[NVFP4][ModelOpt] FP4 Activation Quantization Support

vllm/model_executor/layers/quantization/modelopt.py

@@ -6,8 +6,7 @@
 from torch.nn import Module
 from torch.nn.parameter import Parameter
 
-from vllm._custom_ops import (cutlass_scaled_fp4_mm,
-                              cutlass_scaled_mm_supports_fp4, scaled_fp4_quant)
+from vllm._custom_ops import cutlass_scaled_mm_supports_fp4
 from vllm.logger import init_logger
 from vllm.model_executor.layers.fused_moe.layer import (
     FusedMoE, FusedMoEMethodBase, FusedMoeWeightScaleSupported)
@@ -18,8 +17,9 @@
     QuantizationConfig, QuantizeMethodBase)
 from vllm.model_executor.layers.quantization.kv_cache import BaseKVCacheMethod
 from vllm.model_executor.layers.quantization.utils.marlin_utils_fp4 import (
-    apply_fp4_marlin_linear, is_fp4_marlin_supported,
-    prepare_fp4_layer_for_marlin, prepare_moe_fp4_layer_for_marlin)
+    is_fp4_marlin_supported, prepare_moe_fp4_layer_for_marlin)
+from vllm.model_executor.layers.quantization.utils.nvfp4_emulation_utils import (  # noqa: E501
+    dequantize_to_dtype, ref_nvfp4_quant)
 from vllm.model_executor.layers.quantization.utils.quant_utils import (
     is_layer_skipped)
 from vllm.model_executor.layers.quantization.utils.w8a8_utils import (
@@ -387,66 +387,44 @@ def process_weights_after_loading(self, layer: Module) -> None:
         weight_scale_2 = layer.weight_scale_2.max().to(torch.float32)
         layer.weight_scale_2 = Parameter(weight_scale_2, requires_grad=False)
 
-        layer.alpha = Parameter(layer.input_scale * layer.weight_scale_2,
-                                requires_grad=False)
-
-        # Swizzle the weight blockscale.
-        # contracting dimension is input dimension
-        # block_size = 16;
-        assert (layer.weight_scale.shape[1] % 16 == 0), (
-            "Expected weight_scale.dim(1) to be divisible by 16")
-        assert (layer.weight_scale.dtype == torch.float8_e4m3fn), (
-            "Weight Block scale must be represented as FP8-E4M3")
         swizzled_weight_scale = self.swizzle_blockscale(layer.weight_scale)
 
         layer.weight_scale_swizzled = Parameter(swizzled_weight_scale,
                                                 requires_grad=False)
-        layer.weight = Parameter(layer.weight.data, requires_grad=False)
-
-        if self.use_marlin:
-            prepare_fp4_layer_for_marlin(layer)

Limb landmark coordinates
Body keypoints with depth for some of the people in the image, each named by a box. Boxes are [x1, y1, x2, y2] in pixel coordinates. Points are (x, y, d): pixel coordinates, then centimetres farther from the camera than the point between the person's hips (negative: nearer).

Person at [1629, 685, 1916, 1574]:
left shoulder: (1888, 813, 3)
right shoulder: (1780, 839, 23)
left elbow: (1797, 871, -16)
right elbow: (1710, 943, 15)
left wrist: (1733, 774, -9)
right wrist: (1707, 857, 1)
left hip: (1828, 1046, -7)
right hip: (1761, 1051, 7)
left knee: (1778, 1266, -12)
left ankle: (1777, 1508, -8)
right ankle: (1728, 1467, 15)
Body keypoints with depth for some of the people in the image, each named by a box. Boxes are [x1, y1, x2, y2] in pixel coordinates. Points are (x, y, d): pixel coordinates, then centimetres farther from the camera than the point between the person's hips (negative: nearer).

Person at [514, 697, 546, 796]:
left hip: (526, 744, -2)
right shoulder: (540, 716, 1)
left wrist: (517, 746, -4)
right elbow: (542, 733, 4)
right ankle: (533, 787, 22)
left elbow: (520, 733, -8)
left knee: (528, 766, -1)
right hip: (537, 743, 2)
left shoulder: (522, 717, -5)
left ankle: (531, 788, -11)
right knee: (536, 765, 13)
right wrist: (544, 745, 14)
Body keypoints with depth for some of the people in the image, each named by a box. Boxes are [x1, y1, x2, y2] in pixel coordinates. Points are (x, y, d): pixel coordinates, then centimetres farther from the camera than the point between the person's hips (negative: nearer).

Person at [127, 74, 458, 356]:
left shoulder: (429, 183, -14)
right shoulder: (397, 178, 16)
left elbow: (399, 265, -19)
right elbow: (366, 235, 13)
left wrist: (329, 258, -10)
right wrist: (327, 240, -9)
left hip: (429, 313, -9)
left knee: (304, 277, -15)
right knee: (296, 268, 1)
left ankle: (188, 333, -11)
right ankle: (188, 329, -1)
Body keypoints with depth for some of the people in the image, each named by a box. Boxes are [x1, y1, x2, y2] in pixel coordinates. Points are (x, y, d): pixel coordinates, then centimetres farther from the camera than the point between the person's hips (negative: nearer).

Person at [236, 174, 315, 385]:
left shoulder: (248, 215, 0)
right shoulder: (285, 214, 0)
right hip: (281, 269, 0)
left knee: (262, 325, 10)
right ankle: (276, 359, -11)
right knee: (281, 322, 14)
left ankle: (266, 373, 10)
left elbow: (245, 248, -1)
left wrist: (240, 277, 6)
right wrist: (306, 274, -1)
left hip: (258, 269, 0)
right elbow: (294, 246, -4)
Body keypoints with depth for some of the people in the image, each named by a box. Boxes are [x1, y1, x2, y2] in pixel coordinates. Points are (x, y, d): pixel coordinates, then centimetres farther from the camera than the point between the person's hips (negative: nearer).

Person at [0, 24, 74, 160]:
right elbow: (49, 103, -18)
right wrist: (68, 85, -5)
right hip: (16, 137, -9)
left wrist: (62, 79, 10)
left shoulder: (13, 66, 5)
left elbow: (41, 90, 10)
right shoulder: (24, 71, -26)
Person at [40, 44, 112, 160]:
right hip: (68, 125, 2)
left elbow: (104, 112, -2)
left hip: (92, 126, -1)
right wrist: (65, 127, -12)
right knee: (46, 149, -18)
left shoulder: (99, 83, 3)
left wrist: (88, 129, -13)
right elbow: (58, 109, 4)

§ WHAT YOU NEED TO DO:
a: Retype the diff from "from vllm.model_executor.layers.quantization.kv_cache import" to "weight_scale_2 = layer.weight_scale_2.max().to(torch.float32)".
b: Which two names does the diff add as imports from the nvfp4_emulation_utils module?

§ ANSWERS TO THE EXERCISE:
a:
from vllm.model_executor.layers.quantization.kv_cache import BaseKVCacheMethod
 from vllm.model_executor.layers.quantization.utils.marlin_utils_fp4 import (
-    apply_fp4_marlin_linear, is_fp4_marlin_supported,
-    prepare_fp4_layer_for_marlin, prepare_moe_fp4_layer_for_marlin)
+    is_fp4_marlin_supported, prepare_moe_fp4_layer_for_marlin)
+from vllm.model_executor.layers.quantization.utils.nvfp4_emulation_utils import (  # noqa: E501
+    dequantize_to_dtype, ref_nvfp4_quant)
 from vllm.model_executor.layers.quantization.utils.quant_utils import (
     is_layer_skipped)
 from vllm.model_executor.layers.quantization.utils.w8a8_utils import (
@@ -387,66 +387,44 @@ def process_weights_after_loading(self, layer: Module) -> None:
         weight_scale_2 = layer.weight_scale_2.max().to(torch.float32)

b: dequantize_to_dtype and ref_nvfp4_quant